Regardless of the form that the metal is found under in the cytoplasm, it could also be excreted by the cells. Although it has been suggested by many authors, few concrete examples of metal excretion by microalgae are listed in the literature. There is the work of Lee et al. (1996), who demonstrated that the excretion of Cd-phytochelatin complexes by the marine diatom T. weissflogii in order to reduce intracellular Cd concentrations. In this work, we studied the expression of gene mdr1 that codes for an ABC (ATP Binding Cassette) transporter which plays a role in detoxification by active efflux (Bard, 2000).

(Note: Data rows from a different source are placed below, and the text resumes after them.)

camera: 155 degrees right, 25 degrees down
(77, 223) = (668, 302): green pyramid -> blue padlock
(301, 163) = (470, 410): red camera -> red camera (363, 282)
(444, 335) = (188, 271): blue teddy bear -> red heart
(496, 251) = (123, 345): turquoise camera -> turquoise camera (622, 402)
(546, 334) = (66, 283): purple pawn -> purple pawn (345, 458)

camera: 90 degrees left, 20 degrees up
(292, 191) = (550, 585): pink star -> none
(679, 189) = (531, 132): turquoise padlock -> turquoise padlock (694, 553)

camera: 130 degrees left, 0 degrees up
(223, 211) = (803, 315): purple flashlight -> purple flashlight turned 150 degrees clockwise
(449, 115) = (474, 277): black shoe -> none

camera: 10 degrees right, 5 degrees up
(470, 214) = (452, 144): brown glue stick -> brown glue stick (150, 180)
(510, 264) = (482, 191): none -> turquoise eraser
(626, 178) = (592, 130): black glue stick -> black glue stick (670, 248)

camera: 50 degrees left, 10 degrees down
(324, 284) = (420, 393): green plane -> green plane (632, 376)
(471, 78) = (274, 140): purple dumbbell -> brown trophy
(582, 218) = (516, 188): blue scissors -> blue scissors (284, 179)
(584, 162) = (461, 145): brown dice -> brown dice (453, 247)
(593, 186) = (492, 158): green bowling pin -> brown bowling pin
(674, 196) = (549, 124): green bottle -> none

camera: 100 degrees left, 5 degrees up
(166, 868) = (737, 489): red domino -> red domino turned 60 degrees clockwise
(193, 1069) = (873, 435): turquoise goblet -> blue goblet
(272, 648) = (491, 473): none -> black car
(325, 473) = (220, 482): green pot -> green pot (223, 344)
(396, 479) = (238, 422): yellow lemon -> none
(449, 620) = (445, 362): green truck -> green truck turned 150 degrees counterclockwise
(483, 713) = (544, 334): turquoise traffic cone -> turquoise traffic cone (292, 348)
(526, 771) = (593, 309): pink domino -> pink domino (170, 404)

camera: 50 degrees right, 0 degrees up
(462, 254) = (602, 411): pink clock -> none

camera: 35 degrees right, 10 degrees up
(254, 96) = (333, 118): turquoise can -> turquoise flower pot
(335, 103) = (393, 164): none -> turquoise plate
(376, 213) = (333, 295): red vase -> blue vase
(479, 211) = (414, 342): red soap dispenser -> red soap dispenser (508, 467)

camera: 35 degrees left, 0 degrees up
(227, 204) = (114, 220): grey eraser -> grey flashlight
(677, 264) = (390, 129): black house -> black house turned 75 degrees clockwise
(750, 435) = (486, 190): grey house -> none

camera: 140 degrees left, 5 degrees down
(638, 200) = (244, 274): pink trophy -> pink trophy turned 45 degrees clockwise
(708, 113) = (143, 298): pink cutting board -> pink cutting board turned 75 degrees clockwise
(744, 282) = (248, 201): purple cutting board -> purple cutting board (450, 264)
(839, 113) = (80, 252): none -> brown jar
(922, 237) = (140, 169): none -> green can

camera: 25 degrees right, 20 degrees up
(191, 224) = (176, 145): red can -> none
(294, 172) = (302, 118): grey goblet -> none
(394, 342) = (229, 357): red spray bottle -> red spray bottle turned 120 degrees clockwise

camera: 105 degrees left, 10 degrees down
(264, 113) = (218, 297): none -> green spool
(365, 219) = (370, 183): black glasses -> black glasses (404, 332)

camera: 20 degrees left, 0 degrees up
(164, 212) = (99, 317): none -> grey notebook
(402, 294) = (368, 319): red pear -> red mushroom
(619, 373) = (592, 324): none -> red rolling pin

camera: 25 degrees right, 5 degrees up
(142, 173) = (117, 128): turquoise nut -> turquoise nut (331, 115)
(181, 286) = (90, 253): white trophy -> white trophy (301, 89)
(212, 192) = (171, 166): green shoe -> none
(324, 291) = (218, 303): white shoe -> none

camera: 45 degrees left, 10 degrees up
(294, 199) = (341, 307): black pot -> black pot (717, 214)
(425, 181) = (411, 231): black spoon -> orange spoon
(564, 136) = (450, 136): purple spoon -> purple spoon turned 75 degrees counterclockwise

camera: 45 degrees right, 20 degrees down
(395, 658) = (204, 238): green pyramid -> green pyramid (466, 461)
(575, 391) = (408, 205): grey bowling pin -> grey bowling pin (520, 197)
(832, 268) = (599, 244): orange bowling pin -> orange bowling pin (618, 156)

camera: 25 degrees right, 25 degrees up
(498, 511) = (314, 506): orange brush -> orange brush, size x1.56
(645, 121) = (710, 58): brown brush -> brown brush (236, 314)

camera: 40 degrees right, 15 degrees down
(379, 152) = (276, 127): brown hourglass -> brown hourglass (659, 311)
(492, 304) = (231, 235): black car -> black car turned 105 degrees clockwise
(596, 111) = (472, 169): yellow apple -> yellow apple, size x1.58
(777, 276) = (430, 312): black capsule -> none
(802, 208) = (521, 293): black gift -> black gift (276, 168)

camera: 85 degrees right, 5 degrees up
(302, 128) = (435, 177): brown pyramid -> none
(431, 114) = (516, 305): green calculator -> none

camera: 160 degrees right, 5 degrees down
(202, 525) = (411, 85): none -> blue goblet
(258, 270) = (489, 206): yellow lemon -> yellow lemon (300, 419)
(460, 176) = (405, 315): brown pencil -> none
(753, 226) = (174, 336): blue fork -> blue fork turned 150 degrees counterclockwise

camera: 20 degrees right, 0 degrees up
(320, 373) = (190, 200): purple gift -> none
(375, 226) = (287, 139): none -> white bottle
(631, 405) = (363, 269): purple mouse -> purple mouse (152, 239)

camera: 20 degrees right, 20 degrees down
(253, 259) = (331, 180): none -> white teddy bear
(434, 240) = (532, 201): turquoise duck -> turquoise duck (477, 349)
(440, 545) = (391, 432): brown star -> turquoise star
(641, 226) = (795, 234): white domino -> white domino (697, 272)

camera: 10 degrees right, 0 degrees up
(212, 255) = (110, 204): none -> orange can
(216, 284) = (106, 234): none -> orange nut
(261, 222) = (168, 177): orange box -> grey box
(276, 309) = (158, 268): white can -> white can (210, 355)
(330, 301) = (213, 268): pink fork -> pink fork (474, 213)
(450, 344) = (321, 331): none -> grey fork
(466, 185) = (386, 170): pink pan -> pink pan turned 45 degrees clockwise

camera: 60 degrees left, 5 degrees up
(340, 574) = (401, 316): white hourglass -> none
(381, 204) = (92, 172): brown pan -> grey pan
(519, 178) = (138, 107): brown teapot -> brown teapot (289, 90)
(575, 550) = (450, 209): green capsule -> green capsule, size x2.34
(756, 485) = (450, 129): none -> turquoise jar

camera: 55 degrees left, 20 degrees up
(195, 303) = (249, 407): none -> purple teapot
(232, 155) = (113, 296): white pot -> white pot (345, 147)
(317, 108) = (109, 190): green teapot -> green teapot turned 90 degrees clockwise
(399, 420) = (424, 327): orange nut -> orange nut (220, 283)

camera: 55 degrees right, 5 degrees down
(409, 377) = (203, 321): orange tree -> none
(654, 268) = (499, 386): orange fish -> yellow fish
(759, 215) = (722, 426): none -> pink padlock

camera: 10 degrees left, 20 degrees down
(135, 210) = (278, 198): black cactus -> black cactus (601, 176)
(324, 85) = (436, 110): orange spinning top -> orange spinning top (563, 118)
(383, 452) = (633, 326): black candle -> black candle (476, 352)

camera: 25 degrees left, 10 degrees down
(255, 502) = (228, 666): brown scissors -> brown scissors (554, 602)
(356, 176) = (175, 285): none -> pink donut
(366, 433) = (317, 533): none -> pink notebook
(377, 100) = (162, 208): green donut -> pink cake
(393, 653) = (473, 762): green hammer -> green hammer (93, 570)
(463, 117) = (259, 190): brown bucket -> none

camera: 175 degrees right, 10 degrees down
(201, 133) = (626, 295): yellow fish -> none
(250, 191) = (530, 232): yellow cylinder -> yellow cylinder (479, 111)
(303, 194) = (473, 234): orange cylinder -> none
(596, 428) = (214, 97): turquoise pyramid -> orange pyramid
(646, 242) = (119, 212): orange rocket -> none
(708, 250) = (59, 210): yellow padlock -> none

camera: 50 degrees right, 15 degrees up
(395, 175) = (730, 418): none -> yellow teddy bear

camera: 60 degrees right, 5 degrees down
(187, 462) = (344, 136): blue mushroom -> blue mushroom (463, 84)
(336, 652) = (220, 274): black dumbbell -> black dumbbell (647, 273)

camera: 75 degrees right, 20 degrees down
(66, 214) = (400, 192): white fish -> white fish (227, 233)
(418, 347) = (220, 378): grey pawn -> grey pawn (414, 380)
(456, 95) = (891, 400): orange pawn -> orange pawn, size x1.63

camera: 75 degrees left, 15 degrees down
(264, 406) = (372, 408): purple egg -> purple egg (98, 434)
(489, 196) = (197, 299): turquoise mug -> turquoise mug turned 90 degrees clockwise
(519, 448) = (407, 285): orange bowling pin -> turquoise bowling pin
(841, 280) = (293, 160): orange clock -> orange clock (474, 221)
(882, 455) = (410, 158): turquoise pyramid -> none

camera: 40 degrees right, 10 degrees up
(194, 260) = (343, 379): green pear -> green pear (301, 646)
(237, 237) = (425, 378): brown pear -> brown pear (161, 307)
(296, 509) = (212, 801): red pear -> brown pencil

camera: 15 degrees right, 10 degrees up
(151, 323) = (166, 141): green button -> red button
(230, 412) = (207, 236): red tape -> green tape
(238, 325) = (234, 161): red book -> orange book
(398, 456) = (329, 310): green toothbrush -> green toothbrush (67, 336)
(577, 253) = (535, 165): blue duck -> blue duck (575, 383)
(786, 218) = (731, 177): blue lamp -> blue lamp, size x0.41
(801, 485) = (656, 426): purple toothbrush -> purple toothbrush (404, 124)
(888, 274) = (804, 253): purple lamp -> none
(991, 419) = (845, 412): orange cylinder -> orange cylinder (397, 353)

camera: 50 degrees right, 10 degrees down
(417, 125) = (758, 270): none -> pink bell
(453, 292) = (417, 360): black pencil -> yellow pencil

This type of membrane protein uses available energy in the form of adenosine triphosphate (ATP) to transport various metals (Achard et al., 2004; Gonzalez et al., 2006; Kim et al., 2017), including cisplatin (Wortelboer et al., 2008). Besides, the role of several ABC transporters in the uptake of Pt across biological membranes has been described for various mammal tissues in the review of Sprowl et al. (2013). Some of these proteins would also be involved in the detoxification of various xenobiotics in species ranging from microorganisms to humans including aquatic organisms and algae (Andolfo et al., 2015; Ferreira et al., 2014; Shi et al., 2015). Indeed, inductions of mdr1 were observed for both species. In the case of N. palea, statistically significant over expressions were observed at 7 and 14 d. This overexpression of mdr1 suggests the possible use of this transporter as a Pt detoxification mechanism.